### DESCRIPTION OF THE TASK
Copy out each entry below verbatim, skipping the images.

### MATERIAL SHOWN

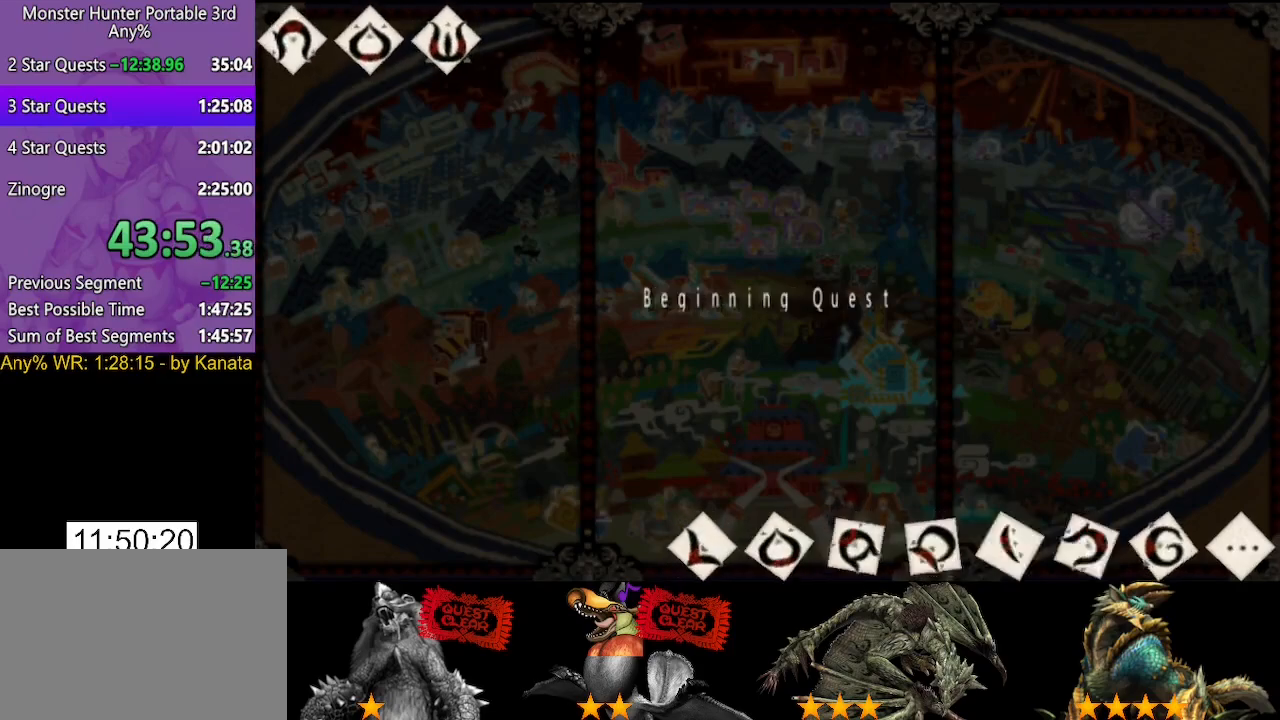
{"buttons": [], "left_stick": "up", "right_stick": "center", "events": []}
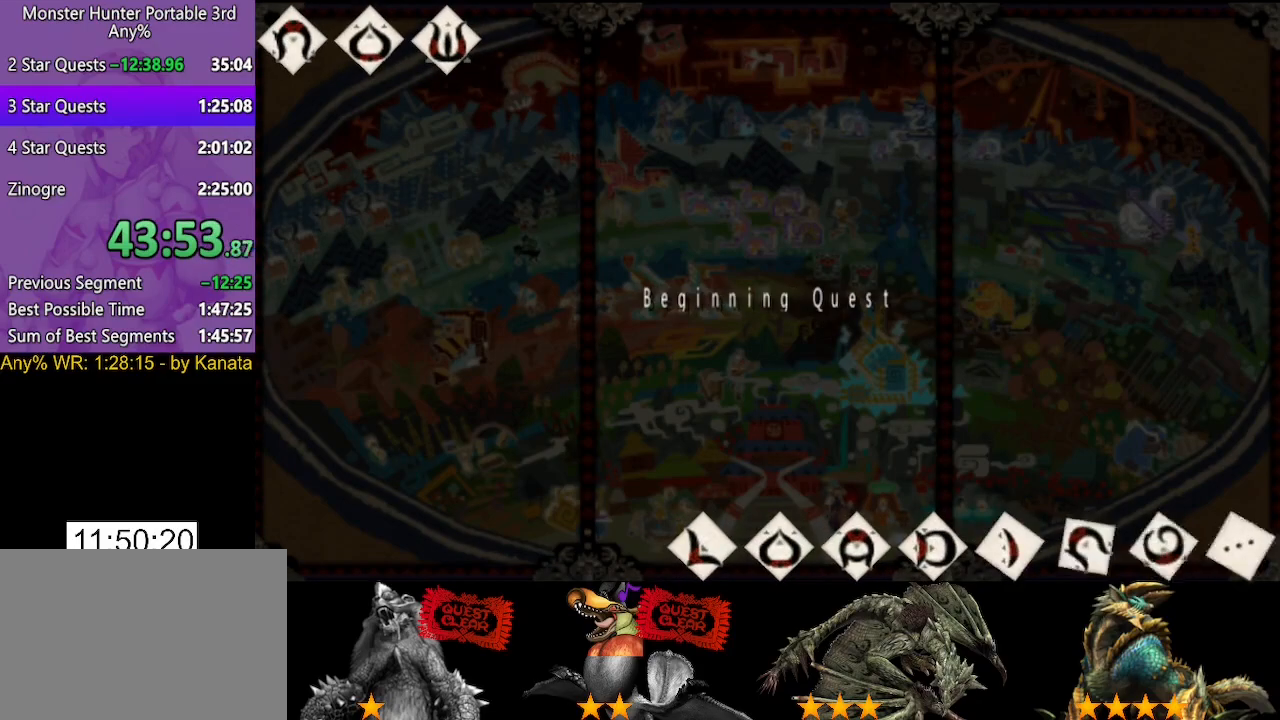
{"buttons": [], "left_stick": "up", "right_stick": "center", "events": []}
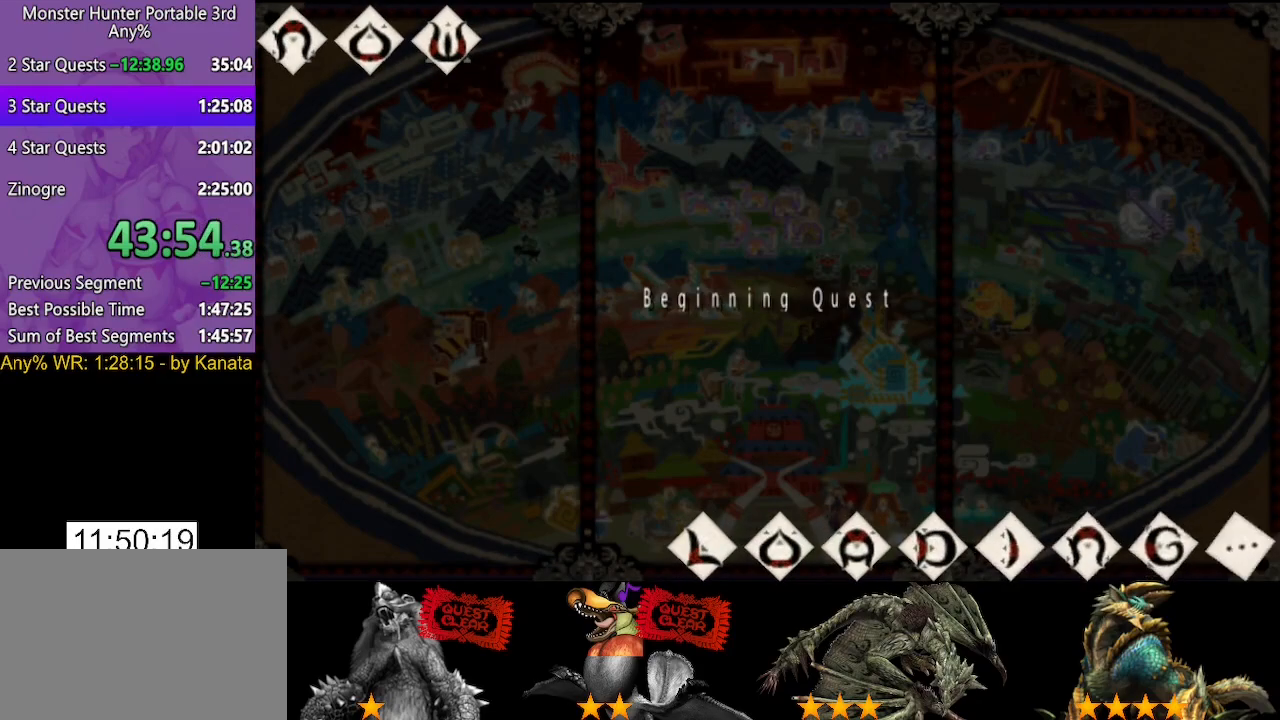
{"buttons": [], "left_stick": "up", "right_stick": "center", "events": []}
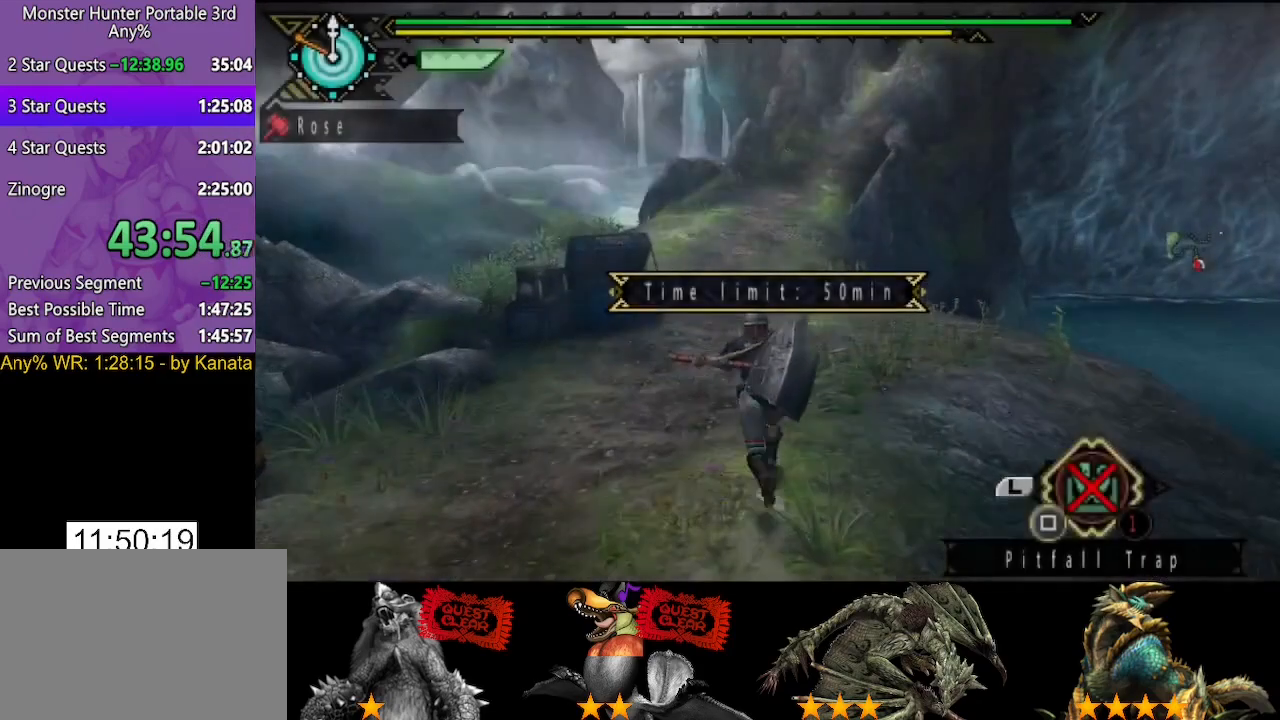
{"buttons": ["L2"], "left_stick": "up", "right_stick": "center", "events": [[33, "right_stick", "right"], [100, "L2", "down"], [200, "right_stick", "center"]]}
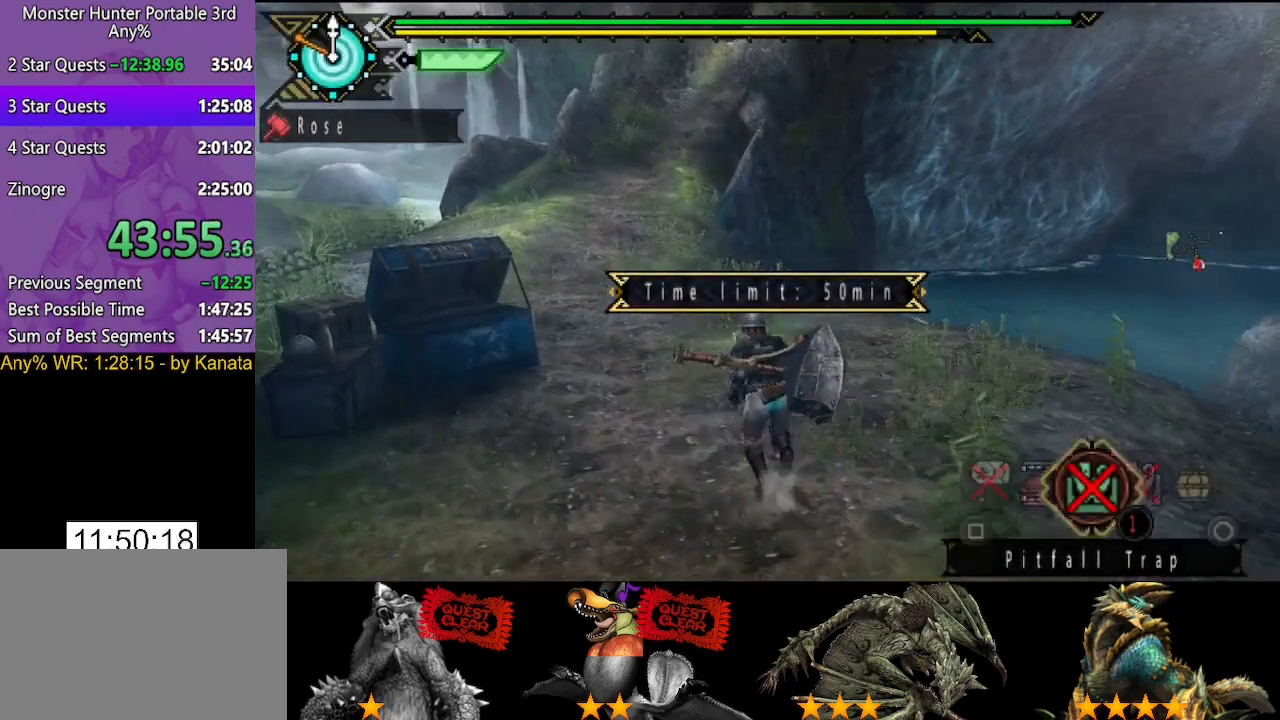
{"buttons": ["L2"], "left_stick": "up", "right_stick": "center", "events": []}
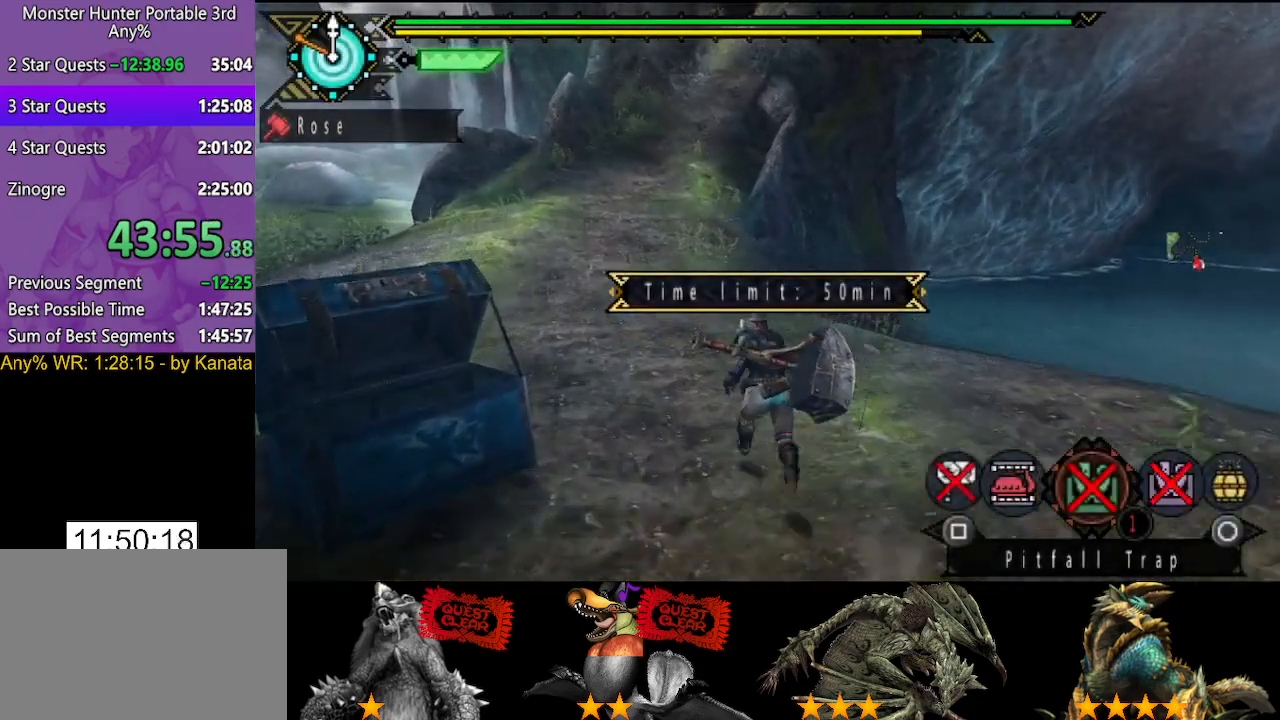
{"buttons": [], "left_stick": "up", "right_stick": "center", "events": [[183, "L2", "up"]]}
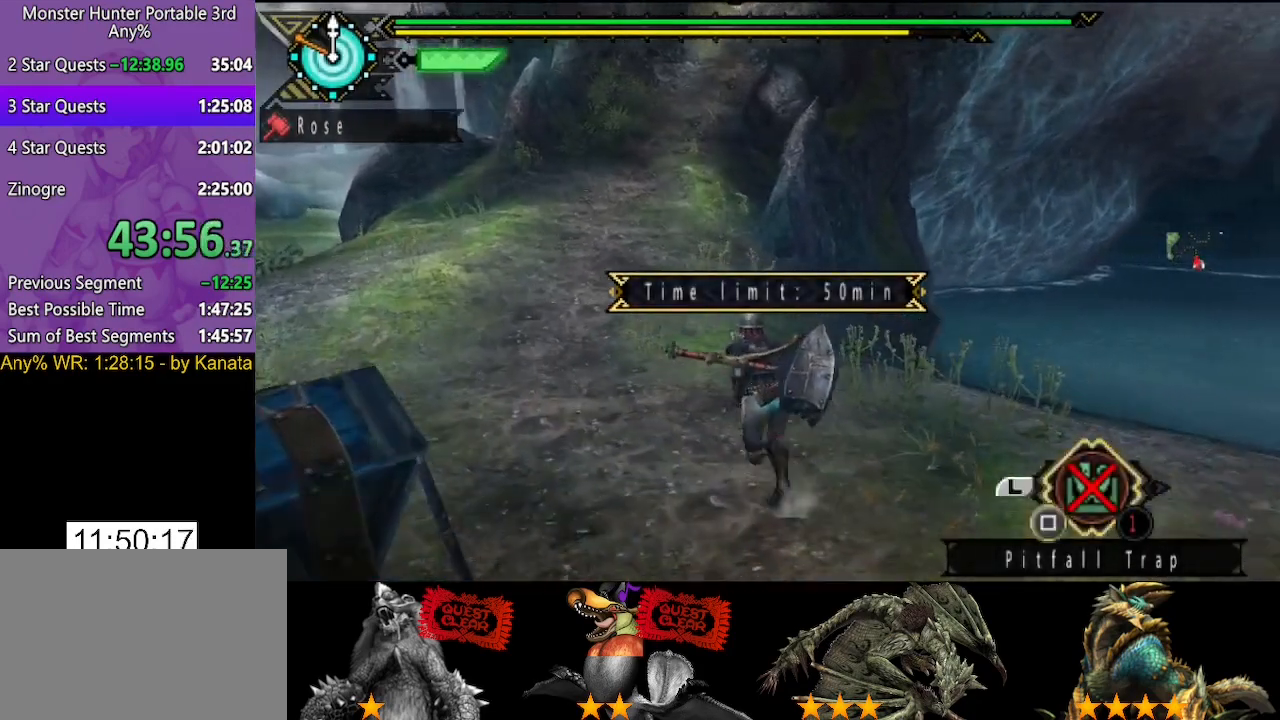
{"buttons": [], "left_stick": "up", "right_stick": "center", "events": [[183, "right_stick", "right"], [250, "right_stick", "center"]]}
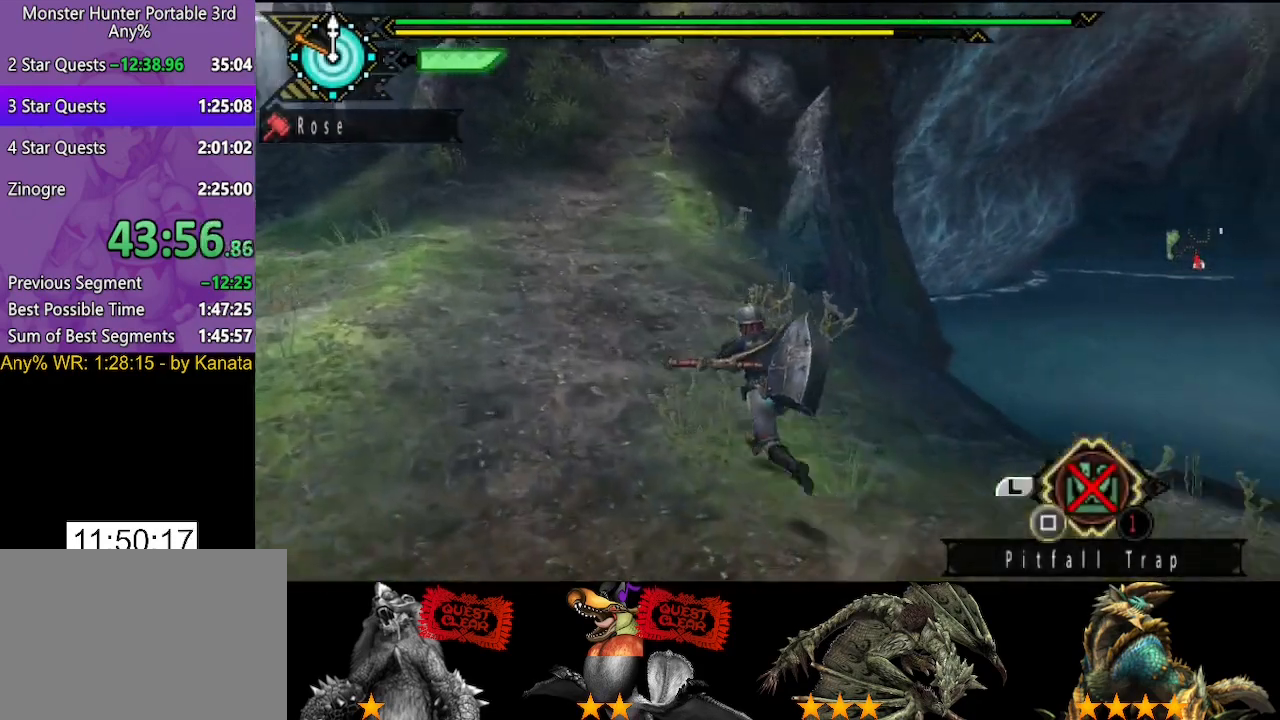
{"buttons": [], "left_stick": "up", "right_stick": "center", "events": []}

### EXPECTED ANSWER
{"buttons": [], "left_stick": "up", "right_stick": "center", "events": []}
{"buttons": [], "left_stick": "up", "right_stick": "center", "events": []}
{"buttons": [], "left_stick": "up", "right_stick": "center", "events": []}
{"buttons": ["L2"], "left_stick": "up", "right_stick": "center", "events": [[33, "right_stick", "right"], [100, "L2", "down"], [200, "right_stick", "center"]]}
{"buttons": ["L2"], "left_stick": "up", "right_stick": "center", "events": []}
{"buttons": [], "left_stick": "up", "right_stick": "center", "events": [[183, "L2", "up"]]}
{"buttons": [], "left_stick": "up", "right_stick": "center", "events": [[183, "right_stick", "right"], [250, "right_stick", "center"]]}
{"buttons": [], "left_stick": "up", "right_stick": "center", "events": []}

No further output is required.